L'aire de rien
Aujourd'hui, c'est la journée mondiale de l'eau. On devrait peut-être préciser de l'eau potable d'ailleurs. Ce trésor que nous, pauvres petits bourgeois gatés occidentaux, considérons trop souvent comme naturel et acquis, manque en fait à plus d'un milliard de gens dans le monde. Vous me direz, ils ont qu'à acheter une bonne bouteille de Vittel, et on n'en parle plus. Seulement voila, le pauvre est un peu con et préfère souffrir la langue pendante en plein soleil.
N'empêche qu'il est temps de prendre des mesures, même chez nous. Surtout chez nous en fait. Pourtant, certains font déjà des efforts. Mais ce n'est pas facile tous les jours. Mademoiselle N., éleveuse à Viry-Chatillon, témoigne: "Oh ben non, ce n'est pas facile tous les jours. Moi, dans le but d'économiser l'eau, j'ai décidé d'élever mon kiki uniquement à la bière. En plus, ça lui fait un poil luisant et toutes ces céréales, c'est bon pour la croissance (encore que là, je me demande si on ne m'aurait pas menti). Mais bon, pour conserver une alimentation équilibrée, je suis parfois obligé de faire quelques mélanges. Et là, c'est le drame. Enfin surtout le lendemain, quand les pets au casque apparaissent. Forcément, ça augmente notre consommation d'aspegic, et donc d'eau. On a bien essayé de plonger les effervescents dans du Caca-Cola, pour éviter l'eau, mais ça en foutait partout.".
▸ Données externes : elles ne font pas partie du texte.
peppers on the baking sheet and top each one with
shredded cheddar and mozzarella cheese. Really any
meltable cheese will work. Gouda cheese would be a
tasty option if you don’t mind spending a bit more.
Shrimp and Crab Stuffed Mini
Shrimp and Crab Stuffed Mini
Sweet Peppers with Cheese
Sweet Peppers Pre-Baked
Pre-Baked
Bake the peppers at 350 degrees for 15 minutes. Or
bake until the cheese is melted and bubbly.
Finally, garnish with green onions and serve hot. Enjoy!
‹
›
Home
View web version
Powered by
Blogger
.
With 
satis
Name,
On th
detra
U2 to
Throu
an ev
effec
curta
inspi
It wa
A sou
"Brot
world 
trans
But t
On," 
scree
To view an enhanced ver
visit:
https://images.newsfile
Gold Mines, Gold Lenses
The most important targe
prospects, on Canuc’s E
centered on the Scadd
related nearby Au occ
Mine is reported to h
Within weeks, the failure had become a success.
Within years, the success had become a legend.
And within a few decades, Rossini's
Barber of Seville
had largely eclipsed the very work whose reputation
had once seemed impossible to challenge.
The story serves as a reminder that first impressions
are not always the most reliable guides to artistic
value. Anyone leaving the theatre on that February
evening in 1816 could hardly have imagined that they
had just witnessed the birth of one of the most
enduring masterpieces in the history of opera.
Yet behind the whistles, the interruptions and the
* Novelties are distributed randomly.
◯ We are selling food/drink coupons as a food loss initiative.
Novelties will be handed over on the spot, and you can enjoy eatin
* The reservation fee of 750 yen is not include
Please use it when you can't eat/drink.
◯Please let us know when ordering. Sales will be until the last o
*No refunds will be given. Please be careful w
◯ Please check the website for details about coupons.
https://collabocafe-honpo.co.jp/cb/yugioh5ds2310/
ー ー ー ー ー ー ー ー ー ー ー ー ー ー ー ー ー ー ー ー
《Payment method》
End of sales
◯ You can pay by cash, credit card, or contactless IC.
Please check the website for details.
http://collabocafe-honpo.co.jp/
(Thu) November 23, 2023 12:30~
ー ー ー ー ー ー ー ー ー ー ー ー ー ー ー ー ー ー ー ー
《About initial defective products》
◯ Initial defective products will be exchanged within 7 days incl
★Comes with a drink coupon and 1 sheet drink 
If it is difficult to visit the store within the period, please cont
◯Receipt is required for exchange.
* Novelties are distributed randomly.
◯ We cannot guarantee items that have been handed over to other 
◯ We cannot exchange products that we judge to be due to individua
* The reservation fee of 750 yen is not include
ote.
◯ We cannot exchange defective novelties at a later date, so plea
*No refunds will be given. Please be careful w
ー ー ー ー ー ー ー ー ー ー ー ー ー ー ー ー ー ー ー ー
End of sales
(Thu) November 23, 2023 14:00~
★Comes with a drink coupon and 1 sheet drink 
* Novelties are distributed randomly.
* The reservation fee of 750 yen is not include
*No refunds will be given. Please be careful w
A côté de ça, on constate également que la technologie peut être source de problème. Avec le progrès, on n'est pas aidé. Mademoiselle T., artiste à Paris: "Bah oui, avec le progrès, on n'est pas aidé. Depuis qu'on a une Wii à la maison, on a besoin de s'hydrater plus qu'avant. C'est sudatoire, tout ce sport d'intérieur. Et comme j'ai choisi une carrière de pauvre, je n'ai pas les moyens de m'offrir de la manzana tous les jours. Alors pour faire passer mon déjeuner de cailloux, je tourne à l'eau de pluie."
Nos compatriotes expatriés constatent les mêmes manques à l'étranger. Monsieur M., pigiste en Georgie on his mind, fait état d'eau minérale à base de marc de raisin. Quant à monsieur C., touriste pétrolier au Qatar, il est obligé de revenir régulièrement en France pour prendre un bain géant en plein air.
Des témoignages poignants qui nous montrent la catastrophe vers laquelle le monde court. Il est vraiment temps d'agir. On envoie déjà Nicolas Hulot en Belgique, je pense qu'il y a moyen d'aller plus loin. Il va être temps d'interdire le Ricard. Si!